Question

Isosceles triangle ABC (AC=BC) has a base angle of 30 degrees and CD is the median to the base. How long are the legs of triangle ABC, if the sum of the perimeters of triangles ACD and triangle BCD is 20 cm more than the perimeter of triangle ABC?

Answer 1

• 
  `20cm`

Given :

• An isosceles triangle ABC wherein AC = BC with m∠A = m∠B = 30° and CD the median to the base AB.
• Sum of perimeter of ΔACD & ΔBCD = 20cm + Perimeter ΔABC

To find :

• Measure of AC & BC

Solution :

In ΔACD,

• m∠ADC = 90°
• m∠CAD = 30°
• m∠ACD= 180° - (90° + 30°) = 60°

from this,we can conclude that ,∠ACD = 2*∠CAD , thus, AC = 2CD.......(1)

In ΔBCD,

• m∠BDC = 90°
• m∠CBD = 30°

m∠BCD = 180° - (90° +30°) = 60°

from this, we can conclude that ,∠BCD = 2*CBD , thus , BC = 2CD......(2)

Now,

We know that,

• Perimeter of a Δ = sum of all it's sides
• Perimeter of ΔABC = AC + BC + AB or 2AC + AB
• Sum of perimeter of ΔACD & ΔBCD = (AC + AB/2 + CD) + (BC + AB/2 + CD) = (AC + AB/2 + CD) + (AC + AB/2 + CD) = 2AC + AB + 2CD

ATQ,

• 2AC + AB + 2CD = 20cm + 2AC + AB
• 2CD = 20cm

From equation (1),

• AC = 2CD
• AC = 20cm

and since AC = BC, thus,

• BC = 20cm

Thus, the measure of the legs of ΔABC is 20cm each.

Answer 2

20 cm

Explanation:

As the base angles of isosceles triangle ABC are 30°, and CD is the perpendicular bisector of the base AB, triangles ACD and ABD are congruent 30-60-90 right triangles.
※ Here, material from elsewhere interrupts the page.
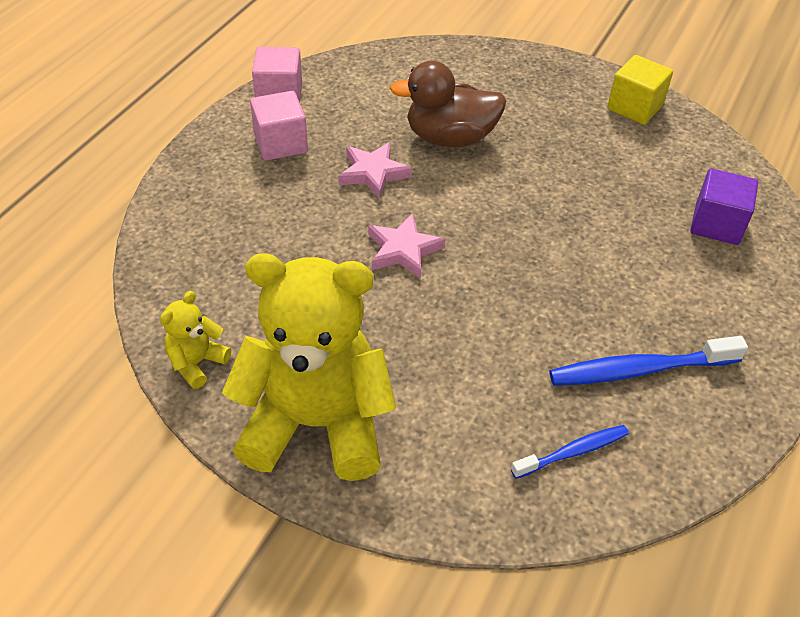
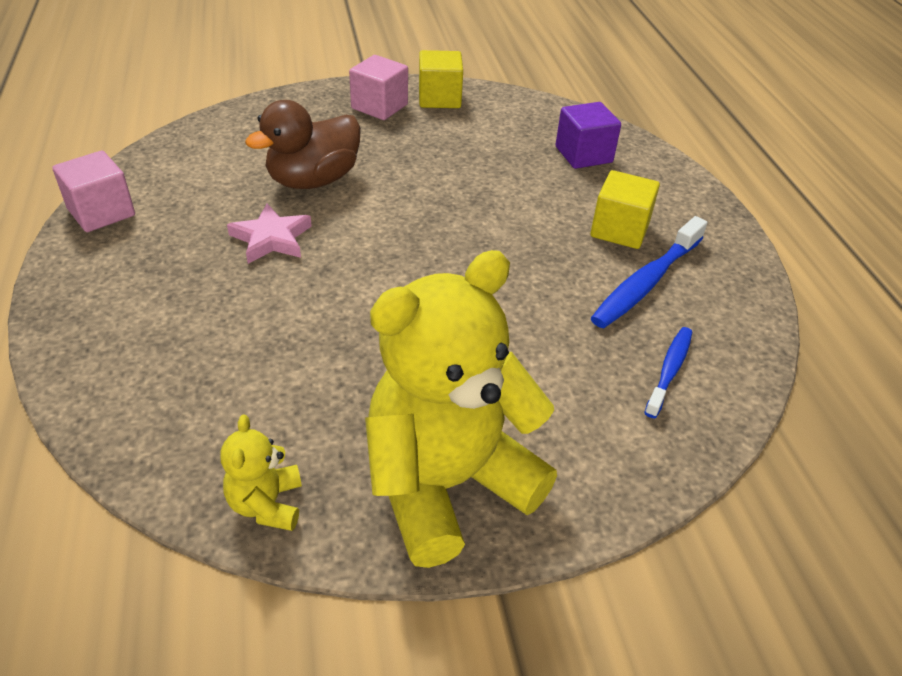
camera: 40 degrees left, 5 degrees down
pink cube [250,91,308,161] -> pink cube moved to [349,55,408,120]
pink star [368,213,445,279] -> none
none -> yellow cube [591,170,660,249]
This means that the sides of triangles ACD and ABD are in the ratio 1 : √3 : 2.

Let "x" be the shortest leg of the right triangles (CD).
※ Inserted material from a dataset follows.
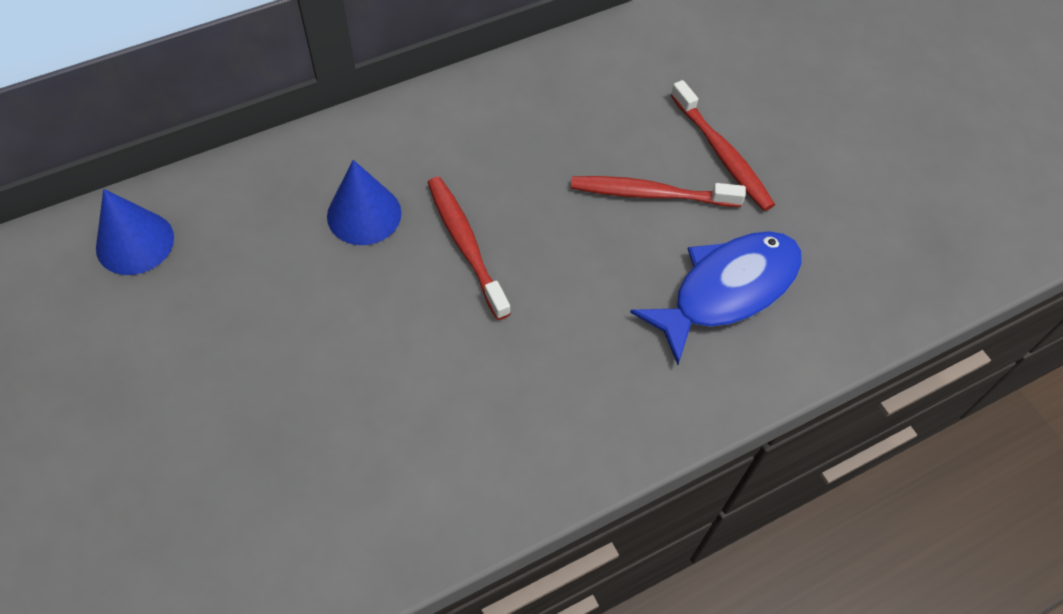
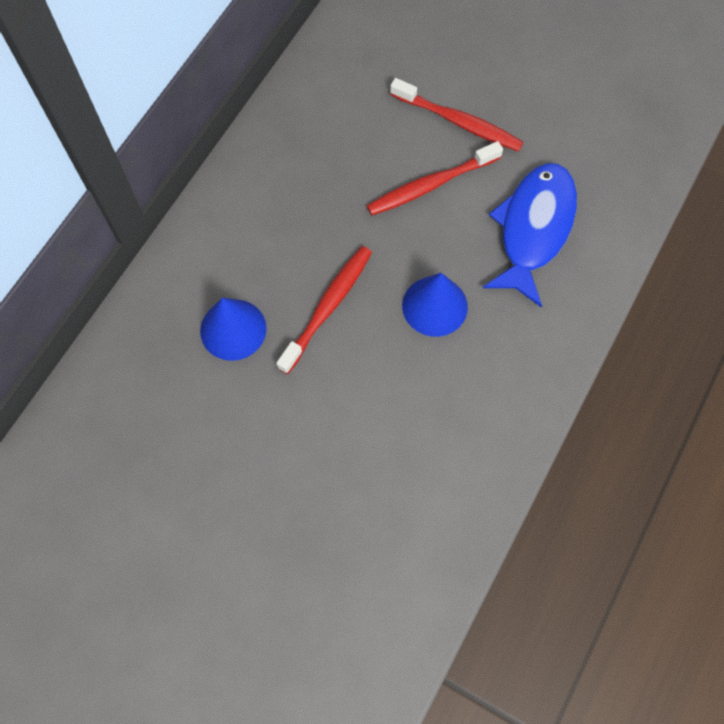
camera: 30 degrees left, 10 degrees up
blue cone [96,189,174,275] -> blue cone moved to [402,273,468,337]
red toothbrush [427,177,511,320] -> red toothbrush turned 90 degrees clockwise [276,246,372,374]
Let "√3x" be the longest leg of the right triangles (AD and BD).

Let "2x" be the hypotenuse of the right triangle (AC and BC).

Therefore, the perimeters of triangles ABC, ACD and BCD can be expressed as:

`\begin{aligned}\textsf{Perimeter of $\triangle ABC$}&=2x + 2x + √(3)x+ √(3)x\\&=(4+2√(3))x\end{aligned}`

`\begin{aligned}\textsf{Perimeter of $\triangle ACD$}&=2x + √(3)x+ x\\&=(3+√(3))x\end{aligned}`

`\begin{aligned}\textsf{Perimeter of $\triangle BCD$}&=2x + √(3)x+ x\\&=(3+√(3))x\end{aligned}`

Given the sum of the perimeters of triangles ACD and BCD is 20 cm more than the perimeter of triangle ABC, then:

`\begin{aligned}\textsf{Perimeter of $\triangle ACD$}+\textsf{Perimeter of $\triangle BCD$}&=\textsf{Perimeter of $\triangle ABC$}+20\\\\(3+√(3))x+(3+√(3))x&=(4+2√(3))x+20\end{aligned}`

Solve the equation for x:

`\begin{aligned}(3+√(3))x+(3+√(3))x&=(4+2√(3))x+20\\\\(6+2√(3))x&=(4+2√(3))x+20\\\\(6+2√(3))x-(4+2√(3))x&=20\\\\(6+2√(3)-4-2√(3))x&=20\\\\2x&=20\\\\x&=10\end{aligned}`

To determine the length of the legs of triangle ABC, substitute the found value of x into the expression for AC and BC:

`AC=BC=2x=2(10)=20`

Therefore, the length of the legs AC and BC of triangle ABC are 20 cm.